Abdulkarim salió corriendo hacia la tienda de Louis Vuitton. JW vio sus pantalones ondeando y el chaquetón demasiado corto sobre la americana y pensó: Debería ser ilegal vestirse así.
El portero de la tienda miró a Abdul primero con escepticismo: ¿un pirado moreno? Luego vio la limusina. Le dejó entrar.
Pasaron una hora y media más a lo largo de la calle.
La factura final de JW fue de cuatro mil libras, además de lo que se había gastado en Harvey Nichols. Trofeos para mostrar a los chicos en casa: un portafolios de piel de Gucci, un abrigo de Miu Miu, una camisa de Burberry. No estaba mal.
Un pensamiento se le pasó por la cabeza: ¿eso era vida o era un bluf? JW se sentía eufórico, casi extático. Sin embargo no podía evitar relacionarlo con cómo debió de sentirse Camilla cuado iba con el hombre de Belgrado en su Ferrari amarillo. ¿Cuánto se parecían ella y JW?

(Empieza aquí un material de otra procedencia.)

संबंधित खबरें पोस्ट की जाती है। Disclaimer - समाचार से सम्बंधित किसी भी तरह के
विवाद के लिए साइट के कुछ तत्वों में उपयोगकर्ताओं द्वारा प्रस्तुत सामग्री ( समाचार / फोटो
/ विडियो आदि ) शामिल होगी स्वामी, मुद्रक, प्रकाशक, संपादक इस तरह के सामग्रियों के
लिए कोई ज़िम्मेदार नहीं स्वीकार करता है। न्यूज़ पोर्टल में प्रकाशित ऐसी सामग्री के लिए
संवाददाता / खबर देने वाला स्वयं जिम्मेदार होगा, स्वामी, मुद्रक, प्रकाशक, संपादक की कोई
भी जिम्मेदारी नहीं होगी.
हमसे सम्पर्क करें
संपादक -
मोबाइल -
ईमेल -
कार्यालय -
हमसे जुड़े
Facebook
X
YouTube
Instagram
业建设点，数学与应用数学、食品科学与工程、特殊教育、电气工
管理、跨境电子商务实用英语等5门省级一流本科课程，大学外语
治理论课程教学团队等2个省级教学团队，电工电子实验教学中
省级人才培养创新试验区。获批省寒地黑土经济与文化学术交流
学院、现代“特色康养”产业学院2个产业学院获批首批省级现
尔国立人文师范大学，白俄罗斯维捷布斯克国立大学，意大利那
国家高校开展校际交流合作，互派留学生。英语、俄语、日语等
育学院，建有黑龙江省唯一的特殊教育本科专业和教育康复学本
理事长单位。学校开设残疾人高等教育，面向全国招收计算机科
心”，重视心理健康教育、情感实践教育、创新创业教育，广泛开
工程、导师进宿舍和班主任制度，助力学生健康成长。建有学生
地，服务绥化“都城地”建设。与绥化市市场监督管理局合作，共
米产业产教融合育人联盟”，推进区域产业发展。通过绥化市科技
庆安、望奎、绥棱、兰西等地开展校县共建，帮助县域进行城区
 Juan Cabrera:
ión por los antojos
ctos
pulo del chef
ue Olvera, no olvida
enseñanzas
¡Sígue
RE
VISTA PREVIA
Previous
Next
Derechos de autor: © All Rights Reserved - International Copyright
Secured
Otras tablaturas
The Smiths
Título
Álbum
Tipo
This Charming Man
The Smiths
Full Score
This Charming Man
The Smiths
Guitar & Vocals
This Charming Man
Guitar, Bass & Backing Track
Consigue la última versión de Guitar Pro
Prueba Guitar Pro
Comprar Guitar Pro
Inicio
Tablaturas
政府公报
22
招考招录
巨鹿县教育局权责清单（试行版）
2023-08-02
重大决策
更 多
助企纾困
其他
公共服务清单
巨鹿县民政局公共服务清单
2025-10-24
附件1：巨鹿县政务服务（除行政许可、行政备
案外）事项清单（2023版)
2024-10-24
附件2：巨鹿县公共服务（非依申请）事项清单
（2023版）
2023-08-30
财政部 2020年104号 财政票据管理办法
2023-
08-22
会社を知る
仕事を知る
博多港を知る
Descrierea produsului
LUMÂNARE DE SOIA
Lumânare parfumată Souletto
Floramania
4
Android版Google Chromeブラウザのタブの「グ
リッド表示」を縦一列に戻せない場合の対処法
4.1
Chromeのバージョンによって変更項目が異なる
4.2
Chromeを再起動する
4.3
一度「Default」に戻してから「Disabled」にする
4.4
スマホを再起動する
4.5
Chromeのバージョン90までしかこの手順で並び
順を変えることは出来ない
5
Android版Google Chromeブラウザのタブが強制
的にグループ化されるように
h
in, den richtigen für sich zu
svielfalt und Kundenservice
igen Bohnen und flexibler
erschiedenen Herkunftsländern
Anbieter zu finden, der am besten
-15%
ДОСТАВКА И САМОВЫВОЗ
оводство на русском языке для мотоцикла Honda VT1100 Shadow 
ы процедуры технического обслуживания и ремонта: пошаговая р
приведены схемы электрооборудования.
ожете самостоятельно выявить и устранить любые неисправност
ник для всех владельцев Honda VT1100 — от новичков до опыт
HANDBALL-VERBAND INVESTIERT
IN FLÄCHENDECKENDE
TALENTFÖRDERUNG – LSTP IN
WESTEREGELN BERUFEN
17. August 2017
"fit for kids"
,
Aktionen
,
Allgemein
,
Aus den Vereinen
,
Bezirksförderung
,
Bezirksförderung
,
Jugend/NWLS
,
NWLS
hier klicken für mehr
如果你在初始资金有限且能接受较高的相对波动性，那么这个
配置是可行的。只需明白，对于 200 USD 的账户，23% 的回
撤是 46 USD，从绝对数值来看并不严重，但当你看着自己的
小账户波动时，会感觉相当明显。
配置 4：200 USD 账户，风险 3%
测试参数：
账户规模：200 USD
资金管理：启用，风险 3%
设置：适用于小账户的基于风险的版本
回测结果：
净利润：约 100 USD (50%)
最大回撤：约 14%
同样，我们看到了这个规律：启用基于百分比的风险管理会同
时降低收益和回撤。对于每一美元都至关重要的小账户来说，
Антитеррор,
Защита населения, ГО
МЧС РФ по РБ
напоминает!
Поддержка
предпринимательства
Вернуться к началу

Almorzaron en Wagamama al final de Sloane Street, una cadena de restaurantes asiáticos de moda con decoración minimalista en blanco. Abdulkarim se quejó de que demasiados platos llevaban cerdo.
—Mañana vamos a celebrar —dijo— y vamos a comer a un sitio
halal.
Fahdi pareció sorprendido:
—¿Qué vamos a celebrar?
Abdulkarim sonrió.
—Amiguete, mañana nos reunimos con los tíos que hemos venido a ver aquí. Mañana sabremos si vamos a ser millonarios.
Mrado, sentado en el sofá de casa después del entrenamiento. Músculos cansados. Pelo mojado. Y lleno; se había metido dos latas de atún con pasta y un cóctel proteínico. Además, Ultra Builder 5000, dos pastillas Metandienon, esteroides andrógeno-anabolizantes de primera.
Estaba vagueando. Veía
Fight Club,
Eurosport. K-I, Elimination Tournament. El antiguo campeón de K-I, Jörgen Kruth, era el comentarista. Analizaba los golpes, las patadas y los rodillazos. Su voz nasal, lánguida, hablaba un lenguaje claro: al tío le habían dado demasiados golpes en la nariz.
Uno de los más grandes, Remy Bonjasky, estaba machacando a su oponente en el cuadrilátero. Arrinconó al tío. Le dio rodillazos en el estómago. Le dio patadas bajas en las pantorrillas. El oponente gritaba de dolor. Bonjasky le lanzó dos ganchos de izquierda rápidos. Al tío no le dio tiempo a poner los brazos en guardia. La protección salió volando. Antes de que al juez le diera tiempo a interrumpir, Bonjasky finalizó con una patada circular que le dio en la oreja izquierda. Un verdadero KO: el oponente desmayado antes de llegar al suelo. Mrado no habría podido hacerlo mejor.